14. This morning the metropolis and its suburbs were visited by a thunder-storm, which appeared to extend for many miles in a south-easterly direction. For upwards of an hour the rain fell in torrents. In some parts of the metropolis the streets were under water for a considerable time, owing to the drains and sewers being choked up, and where they were in a defective state, great mischief was done. The thunder and lightning, peal upon peal, and flash upon flash, followed in rapid succession; and about eight o'clock an unusually loud clap of thunder took place, which seemed to proceed from towards Blackheath, and continued for some time. A boy passing over the heath was at the same moment killed by the

lightning, which also struck a tree in the vicinity, and shattered it to pieces. The electric fluid went over Rotherhithe, where many persons were greatly alarmed, and entering the top of the George public-house, near the Commercial dock, destroyed part of the roof, passed through several rooms, and went out at the side, doing considerable damage in its progress, and striking a girl, whose arm was so severely scorched that it is feared she will never recover the use of it. Mr. Wickers, an elderly man, landlord of the King's Arms, a waterside public-house on Millwall, Poplar, was standing at his window, watering some plants and flowers, during the storm, and was knocked backwards by the force of the lightning, which, however, did not enter the room. He was for some time insensible, and it was several hours before he entirely recovered from the effects of the stroke. The electric fluid spread in all directions, and struck the mast of a sailing-barge proceeding down the river, and shivered it and the sail in a thousand pieces. The man at the helm was knocked over-board by the shock; but he was immediately picked up by his mates. The violence of the storm abated soon after eight o'clock, but the rain continued falling heavily until eleven o'clock. Some other accidents, but not attended with serious consequences, occurred during the storm; and the steamers, generally so much crowded on Sunday morning during the summer months, were quite deserted.

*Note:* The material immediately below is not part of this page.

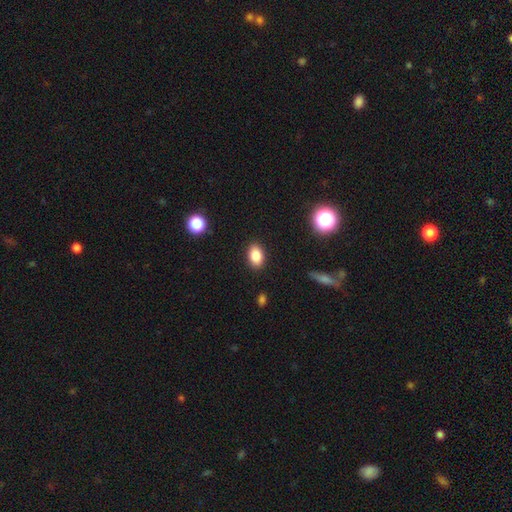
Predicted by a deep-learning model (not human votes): Smooth or featured? smooth (85%)
How rounded? in between (85%)
Merging? none (89%)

16. HOUSE OF LORDS.-Sir W. C. Anstruther v. Anstruther.This was an appeal from the court of session, bringing under the consideration of their lordships the

question whether an heir of entail, being also the heir of line, was bound, by the laws of Scotland, to collate the real estate to which he had succeeded, before he could claim a share of the personalty of the deceased. By a decree of the 28th of November, 1833, the lords of the second division of the court of session had declared that the heir of entail must collate the real estate, before he could take any benefit from his share of the personal estate. That decree was appealed from; and in April, 1835, the House of Lords forbore to give any judgment on the question, but directed the case to be remitted to the court of session, with an instruction to have the point argued before the whole of the judges, including the lords ordinary, and to pronounce judgment according to the opinion of the majority of the whole. The cause was accordingly argued before all the Scotch judges, and on the 20th of January, 1836, the judges pronounced unanimously the same decree as before. The present appeal was then brought.

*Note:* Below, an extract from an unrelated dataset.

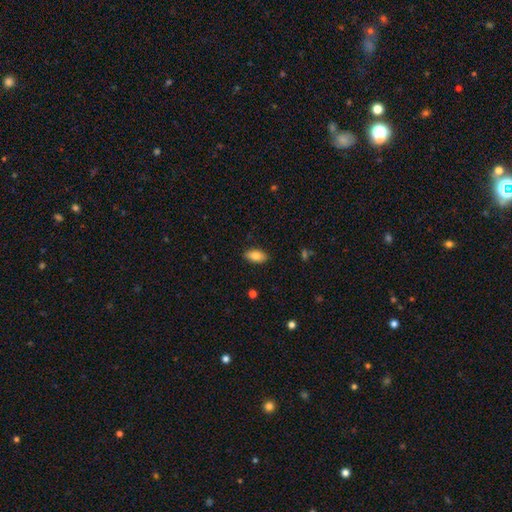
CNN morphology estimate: This is clearly a smooth galaxy (84%). How rounded: clearly in between (91%). Merging: clearly none (88%).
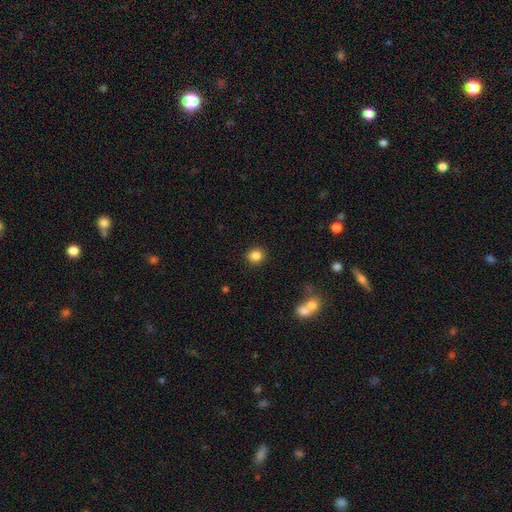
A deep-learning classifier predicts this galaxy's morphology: Smooth or featured? Predicted: smooth (p=0.85). How rounded? Predicted: round (p=0.86). Merging? Predicted: none (p=0.91).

The Lord Chancellor now delivered judgment. The judgment below had proceeded chiefly on the authority of a case known as the little Gilmour case, and that case had been cited as an authority in the arguments at the bar of this house. He did not admit that case's authority binding on this house; for, if opposed to the true principles of the law, the house might overrule it; but the question now was, whether it was opposed to those principles. His lordship then went into a consideration of all the leading cases and rules of Scotch law on this subject, and concluded by saying that he thought the little Gilmour case was rightly decided, and if their

lordships agreed with him in opinion, they would affirm the judgment of the court below.

Lord Lyndhurst concurred in the opinion that the judgment of the court below must be affirmed.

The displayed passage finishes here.